I am waking up with the black bears, our paws awkward, clutching sky. We have slept through the last weeks of winter, dreaming of what we love as flickering colors, laughing in our heavy sleep, running the open fields without snow or inordinate sorrow, the sun reigning in on us, its ineffable grandeur. Liquid light that sings move again, vertical. Alight, speak, touch the other’s arm to give credence, say what it is that troubles, confuses, has made heavy, has given pause far too long. Shed the worry instead bravely and water the infinitesimal seeds under thawing ice, the Winter Garden, with kindness, with coaxing, with belief. Grow, grow again. You must. The broken branches will mend or send shoots or live on as the cardinal’s memory.
The faces of loved ones [some sadly deceased], some lost in the shuffle of geography and hourglass, filmed through the scrim of consciousness with their talking and laughing amidst the painful heavy, the dreamer absent, removed, useless—interspersed, a hibernation undesired completely. Wake up and move through the planet turning without judgment, without need [f]or trust. It must and shall be written The March of the Human. This matters: this hour, this slipping sand in the hourglass, all those grains lost while keeping the dark, in your own way, at bay, it is hoped or prayed. Yes, prayed for again.
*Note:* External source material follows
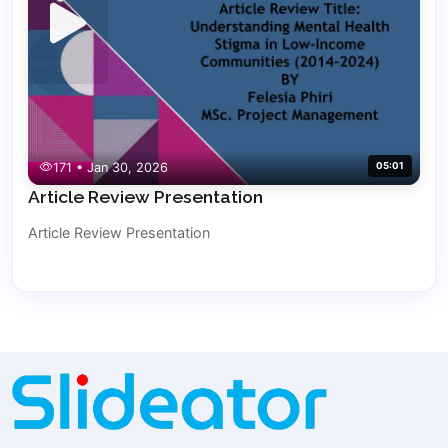
171 • Jan 30, 2026
05:01
Article Review Presentation
Article Review Presentation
Those blessings, count them, add the fractions to the whole number, to the whole, and try not to minus the missing, the longing for an odd, ever-fleeting what-you-think-status quo. All those risks that didn’t pan out, still utterly noble [somehow].
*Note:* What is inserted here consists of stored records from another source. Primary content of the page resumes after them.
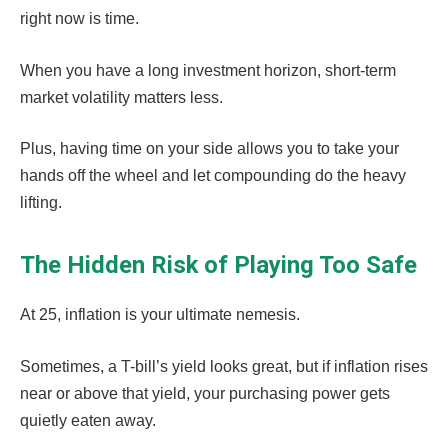
right now is time.
When you have a long investment horizon, short-term
market volatility matters less.
Plus, having time on your side allows you to take your
hands off the wheel and let compounding do the heavy
lifting.
The Hidden Risk of Playing Too Safe
At 25, inflation is your ultimate nemesis.
Sometimes, a T-bill’s yield looks great, but if inflation rises
near or above that yield, your purchasing power gets
quietly eaten away.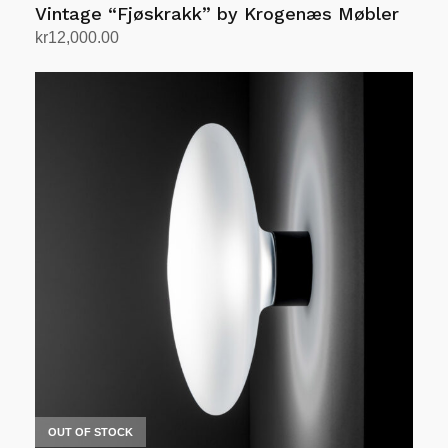
Vintage “Fjøskrakk” by Krogenæs Møbler
kr
12,000.00
Add to cart
OUT OF STOCK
Translation: participate again and say sorry for the lost grains of sand, the lost afternoons, the lost words and sentences that didn’t have enough light to believe in their own spectacular essence. Dust off under the luxury of hot water and turn forward, It is spring again. How long it took. How brave all the wounded, pained often in their own walking, heads upturned to drink the warming sun.
Translation: it is okay [again]. [Refrain]. You must _____ again. The others know and have forgiven though it may escape you. Embrace them. Because you must. And the phrases that come out of hiding finally, that ask to be dusted off to somersault a freedom unrendered [as yet]. Paragraphs and pages, it is hoped. To perform a music like no other. Yes, that is what matters. Perhaps. Yes, perhaps. The black bears clutching at sky with their awkward paws, remembering hunger, tipped toward nectar light, dreaming to be human according to one humbled human, this March.